Kommentar:Strategischer Schulterschluss

Für den Abbau der Missstände in der Pflege der Helios Amperklinikum Dachau AG muss sich die Kommunalpolitik stark machen. Dann wird sich zeigen, inwieweit der Landkreis, der 5,1 Prozent der Krankenhausanteile hält, Einfluss auf die Politik der Konzernspitze in Berlin hat

Von Wolfgang Eitler

Der Appell des Betriebsratsvorsitzenden Claus-Dieter Möbs für mehr Teamgeist und mehr Teambildung in der gesamten Helios Amperklinikum Dachau AG beschreibt das Defizit, das durch die Privatisierung der beiden ehemals kommunalen Krankenhäuser entstanden ist: Seit 1996 wurden die einzelnen Arbeitsbereiche an Fremdfirmen vergeben, die sich ihrerseits nicht an den täglichen Belangen der Stationen orientieren, sondern an Vorgaben, welche die jeweiligen Unternehmen mit der Geschäftsführung nach profitablen Gesichtspunkten vereinbarten. Die Folge ist eine Zersplitterung des Personals. Die Folge ist auch eine Fragmentarisierung der Kliniken, die sich nicht mehr als eine Einheit empfinden zum Wohle der Patienten. Dieses System ist in diesem Sommer unter einem unerwartet hohen Andrang an Patienten in sich zusammengebrochen.

Der Möbs-Appell schließt auch die Versuche der Geschäftsführung mit ein, diese Defizite mittels einer besseren internen Kommunikation zu beheben. Dazu muss die Geschäftsführung um Christoph Engelbrecht im neuen Jahr erst mal eine Offenheit schaffen, in der sich die Beschäftigten trauen, Fehler oder Missstände darzulegen und Vorschläge zu unterbreiten. Um diesen Prozess zu stärken sehen sich Möbs und der Betriebsrat selbst in der Pflicht zur Teambildung. Der strategische Schulterschluss mit dem Aufsichtsrat ist das demonstrative Angebot, an einer neuen Struktur für mehr Offenheit mitzuwirken.
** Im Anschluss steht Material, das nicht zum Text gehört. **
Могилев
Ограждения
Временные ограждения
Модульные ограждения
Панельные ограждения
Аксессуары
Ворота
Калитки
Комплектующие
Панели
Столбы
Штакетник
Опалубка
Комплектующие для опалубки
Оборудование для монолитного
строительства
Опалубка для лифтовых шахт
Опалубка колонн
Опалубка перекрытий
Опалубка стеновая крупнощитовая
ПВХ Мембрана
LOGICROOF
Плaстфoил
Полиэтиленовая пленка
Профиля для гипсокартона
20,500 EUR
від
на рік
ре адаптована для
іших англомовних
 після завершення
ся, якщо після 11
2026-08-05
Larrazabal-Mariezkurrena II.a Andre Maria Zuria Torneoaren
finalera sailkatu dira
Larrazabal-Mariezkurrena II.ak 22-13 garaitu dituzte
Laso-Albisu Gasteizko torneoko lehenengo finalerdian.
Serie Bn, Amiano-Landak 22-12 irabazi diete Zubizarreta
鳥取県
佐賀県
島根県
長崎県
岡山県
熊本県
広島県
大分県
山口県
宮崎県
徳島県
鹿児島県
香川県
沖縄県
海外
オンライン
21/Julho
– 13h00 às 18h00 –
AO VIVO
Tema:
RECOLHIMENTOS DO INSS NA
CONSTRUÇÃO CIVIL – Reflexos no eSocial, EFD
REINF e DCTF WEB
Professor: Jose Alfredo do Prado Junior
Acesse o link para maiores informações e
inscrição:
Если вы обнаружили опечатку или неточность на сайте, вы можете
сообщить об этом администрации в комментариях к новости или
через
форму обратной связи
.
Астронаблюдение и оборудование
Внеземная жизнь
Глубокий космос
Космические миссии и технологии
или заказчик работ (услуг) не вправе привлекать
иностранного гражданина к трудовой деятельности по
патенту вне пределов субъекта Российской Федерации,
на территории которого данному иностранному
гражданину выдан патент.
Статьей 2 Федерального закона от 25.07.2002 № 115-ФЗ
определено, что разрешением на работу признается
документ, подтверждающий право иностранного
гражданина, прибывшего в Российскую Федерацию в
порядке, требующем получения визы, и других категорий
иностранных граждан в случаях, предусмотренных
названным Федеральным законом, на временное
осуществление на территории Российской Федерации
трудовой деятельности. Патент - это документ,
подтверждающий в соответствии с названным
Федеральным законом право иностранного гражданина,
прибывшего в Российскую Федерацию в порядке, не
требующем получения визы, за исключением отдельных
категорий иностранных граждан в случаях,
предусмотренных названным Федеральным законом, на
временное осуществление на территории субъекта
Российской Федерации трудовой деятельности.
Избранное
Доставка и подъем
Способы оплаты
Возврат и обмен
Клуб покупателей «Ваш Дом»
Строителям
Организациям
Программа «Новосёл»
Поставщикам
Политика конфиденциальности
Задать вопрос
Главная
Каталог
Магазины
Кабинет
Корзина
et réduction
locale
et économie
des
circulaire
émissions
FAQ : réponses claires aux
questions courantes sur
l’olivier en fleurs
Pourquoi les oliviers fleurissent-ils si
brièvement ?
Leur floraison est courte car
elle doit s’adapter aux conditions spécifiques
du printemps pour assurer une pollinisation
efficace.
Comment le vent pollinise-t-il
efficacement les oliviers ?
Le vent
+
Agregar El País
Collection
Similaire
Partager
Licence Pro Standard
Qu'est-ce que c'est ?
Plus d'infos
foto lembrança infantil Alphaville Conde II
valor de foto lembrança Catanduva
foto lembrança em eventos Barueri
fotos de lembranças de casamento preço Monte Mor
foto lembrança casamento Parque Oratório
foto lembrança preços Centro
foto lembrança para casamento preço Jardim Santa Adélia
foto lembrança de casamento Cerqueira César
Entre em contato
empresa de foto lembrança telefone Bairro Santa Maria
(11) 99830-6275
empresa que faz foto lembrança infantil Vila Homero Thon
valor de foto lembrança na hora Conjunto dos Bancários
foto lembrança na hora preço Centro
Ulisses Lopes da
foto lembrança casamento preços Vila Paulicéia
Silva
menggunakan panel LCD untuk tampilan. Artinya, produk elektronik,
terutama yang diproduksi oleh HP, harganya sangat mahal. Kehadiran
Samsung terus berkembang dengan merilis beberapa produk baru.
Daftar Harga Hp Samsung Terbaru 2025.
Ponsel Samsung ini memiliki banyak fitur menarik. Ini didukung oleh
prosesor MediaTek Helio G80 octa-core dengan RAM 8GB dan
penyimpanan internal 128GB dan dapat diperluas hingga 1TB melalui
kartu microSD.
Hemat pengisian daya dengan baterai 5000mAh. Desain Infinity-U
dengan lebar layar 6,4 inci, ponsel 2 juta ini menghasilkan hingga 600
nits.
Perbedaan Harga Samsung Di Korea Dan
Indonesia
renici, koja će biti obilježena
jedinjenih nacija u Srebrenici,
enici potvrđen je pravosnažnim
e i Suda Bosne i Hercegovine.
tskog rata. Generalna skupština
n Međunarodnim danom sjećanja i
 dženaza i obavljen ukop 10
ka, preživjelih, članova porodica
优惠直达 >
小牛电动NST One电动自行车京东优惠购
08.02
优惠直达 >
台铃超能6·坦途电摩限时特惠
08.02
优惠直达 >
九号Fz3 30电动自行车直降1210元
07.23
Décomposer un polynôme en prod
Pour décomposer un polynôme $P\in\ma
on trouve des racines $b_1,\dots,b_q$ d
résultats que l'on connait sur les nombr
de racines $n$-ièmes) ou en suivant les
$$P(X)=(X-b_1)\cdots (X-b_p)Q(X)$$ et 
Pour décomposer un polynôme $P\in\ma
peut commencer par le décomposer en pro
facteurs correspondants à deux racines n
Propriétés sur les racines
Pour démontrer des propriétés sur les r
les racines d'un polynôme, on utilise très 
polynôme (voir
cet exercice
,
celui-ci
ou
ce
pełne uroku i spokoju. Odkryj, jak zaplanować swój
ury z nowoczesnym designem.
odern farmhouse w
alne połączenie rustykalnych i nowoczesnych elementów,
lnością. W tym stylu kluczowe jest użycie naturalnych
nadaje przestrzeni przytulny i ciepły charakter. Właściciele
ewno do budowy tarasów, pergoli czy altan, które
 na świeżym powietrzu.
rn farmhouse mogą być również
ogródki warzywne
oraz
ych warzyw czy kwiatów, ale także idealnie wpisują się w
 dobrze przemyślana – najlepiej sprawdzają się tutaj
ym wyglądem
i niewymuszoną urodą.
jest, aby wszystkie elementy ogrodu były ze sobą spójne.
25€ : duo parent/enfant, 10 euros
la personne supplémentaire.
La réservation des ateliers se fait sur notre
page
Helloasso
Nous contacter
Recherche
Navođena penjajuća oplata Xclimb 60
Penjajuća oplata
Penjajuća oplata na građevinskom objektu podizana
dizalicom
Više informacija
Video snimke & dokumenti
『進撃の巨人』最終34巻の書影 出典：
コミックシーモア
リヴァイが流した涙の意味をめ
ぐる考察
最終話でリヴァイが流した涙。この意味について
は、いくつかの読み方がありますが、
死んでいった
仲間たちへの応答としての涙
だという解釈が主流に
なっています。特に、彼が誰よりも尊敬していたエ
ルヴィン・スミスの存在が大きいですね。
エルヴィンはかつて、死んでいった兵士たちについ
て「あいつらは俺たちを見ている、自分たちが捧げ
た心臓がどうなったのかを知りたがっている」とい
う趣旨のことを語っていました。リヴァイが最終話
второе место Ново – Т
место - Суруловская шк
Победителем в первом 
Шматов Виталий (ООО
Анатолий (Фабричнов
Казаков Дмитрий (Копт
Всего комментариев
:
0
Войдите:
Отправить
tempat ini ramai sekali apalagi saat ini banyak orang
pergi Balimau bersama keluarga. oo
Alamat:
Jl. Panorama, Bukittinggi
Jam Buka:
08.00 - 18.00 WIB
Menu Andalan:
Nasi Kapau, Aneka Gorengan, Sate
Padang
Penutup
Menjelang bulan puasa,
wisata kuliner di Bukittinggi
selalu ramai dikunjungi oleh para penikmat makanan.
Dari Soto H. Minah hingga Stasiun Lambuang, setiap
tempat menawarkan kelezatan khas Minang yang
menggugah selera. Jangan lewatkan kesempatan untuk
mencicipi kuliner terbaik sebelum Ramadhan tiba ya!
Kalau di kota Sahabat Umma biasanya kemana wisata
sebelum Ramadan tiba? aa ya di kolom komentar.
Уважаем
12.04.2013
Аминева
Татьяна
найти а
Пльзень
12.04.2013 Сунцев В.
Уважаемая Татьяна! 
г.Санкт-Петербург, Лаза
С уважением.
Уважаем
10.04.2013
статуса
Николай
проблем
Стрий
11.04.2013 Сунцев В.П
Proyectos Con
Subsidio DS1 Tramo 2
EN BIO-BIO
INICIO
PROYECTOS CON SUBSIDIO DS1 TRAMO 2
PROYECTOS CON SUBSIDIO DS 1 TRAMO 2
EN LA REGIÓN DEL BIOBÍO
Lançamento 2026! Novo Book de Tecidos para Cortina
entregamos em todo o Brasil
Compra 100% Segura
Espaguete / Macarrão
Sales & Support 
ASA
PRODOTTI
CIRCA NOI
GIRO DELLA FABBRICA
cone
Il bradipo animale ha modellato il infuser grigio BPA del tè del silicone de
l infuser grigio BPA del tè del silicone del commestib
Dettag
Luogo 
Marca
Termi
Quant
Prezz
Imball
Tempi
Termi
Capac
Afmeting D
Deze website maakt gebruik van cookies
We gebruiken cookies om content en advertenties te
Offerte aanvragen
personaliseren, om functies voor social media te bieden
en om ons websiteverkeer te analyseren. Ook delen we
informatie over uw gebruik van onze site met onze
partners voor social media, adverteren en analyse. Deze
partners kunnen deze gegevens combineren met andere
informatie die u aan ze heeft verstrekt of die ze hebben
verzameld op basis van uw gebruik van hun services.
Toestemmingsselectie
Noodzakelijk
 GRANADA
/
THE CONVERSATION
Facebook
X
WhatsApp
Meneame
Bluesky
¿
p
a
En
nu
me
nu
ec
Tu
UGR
Der vierte Aspekt des Appells ist der langfristig entscheidende. In Dachau kann das Ziel eines neuen Teamgeistes nur erreicht werden, wenn die Kommunalpolitik sich dafür einsetzt. Dafür will Möbs die Voraussetzungen schaffen. Die Amper-Klinikum befindet sich nicht komplett in den Händen von Helios. Möbs Ziel ist es, den Einsatz von Fremdfirmen in Dachau und Markt Indersdorf abzuschaffen. Dazu müsste es gelingen, die Helios-Führung in Berlin politisch unter Druck zu setzen.

Aber der Konzern mit 110 Kliniken bundesweit gilt als Verfechter der Fragmentarisierung. Die entscheidende Frage also lautet: Überlässt die Konzernspitze der Dachauer Aktiengesellschaft, die ihr zu 94,9 Prozent gehört, die Gestaltungsfreiheit? Die Presseerklärung des Aufsichtsrats deutet diese Option an. Ein Versprechen ist sie allerdings nicht. Aus kommunalpolitischer Sicht wird somit die Frage spannend, wie viel die 5,1 Prozent tatsächlich wert sind, die der Landkreis am Helios-Amper-Klinikum hält.